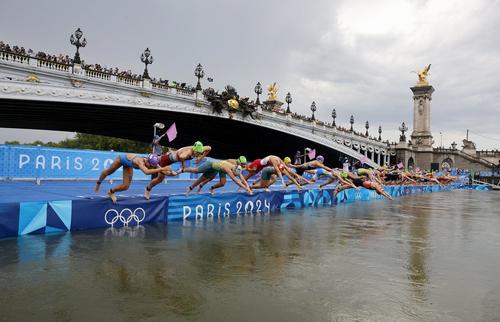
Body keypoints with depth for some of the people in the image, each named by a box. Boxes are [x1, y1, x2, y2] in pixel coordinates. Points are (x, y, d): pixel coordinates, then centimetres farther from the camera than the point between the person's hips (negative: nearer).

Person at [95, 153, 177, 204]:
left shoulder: (151, 163, -32)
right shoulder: (140, 161, -49)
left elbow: (163, 170, -33)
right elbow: (146, 172, -69)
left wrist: (171, 172, -53)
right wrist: (162, 169, -74)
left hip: (128, 165, 5)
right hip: (121, 159, -5)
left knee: (125, 187, -2)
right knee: (108, 172, 27)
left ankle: (111, 192, 28)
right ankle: (98, 182, 59)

......

Rewrite the data above with every "ankle" changed to "foot" and everything else left as it is. Leave the pictures out.

Body keypoints with depth for some of the people in the image, each named by a box. Boxes are [x1, y1, x2, y2] in pixel coordinates. Points are (x, y, d): pixel coordinates, then centimetres farther from the camera than the point between the person's hips (negative: nearer).

Person at [95, 153, 177, 204]:
left shoulder: (151, 163, -32)
right shoulder: (140, 161, -49)
left elbow: (163, 170, -33)
right elbow: (146, 172, -69)
left wrist: (171, 172, -53)
right wrist: (162, 169, -74)
left hip: (128, 165, 5)
right hip: (121, 159, -5)
left knee: (125, 187, -2)
right knee: (108, 172, 27)
left foot: (111, 192, 28)
right foot: (98, 182, 59)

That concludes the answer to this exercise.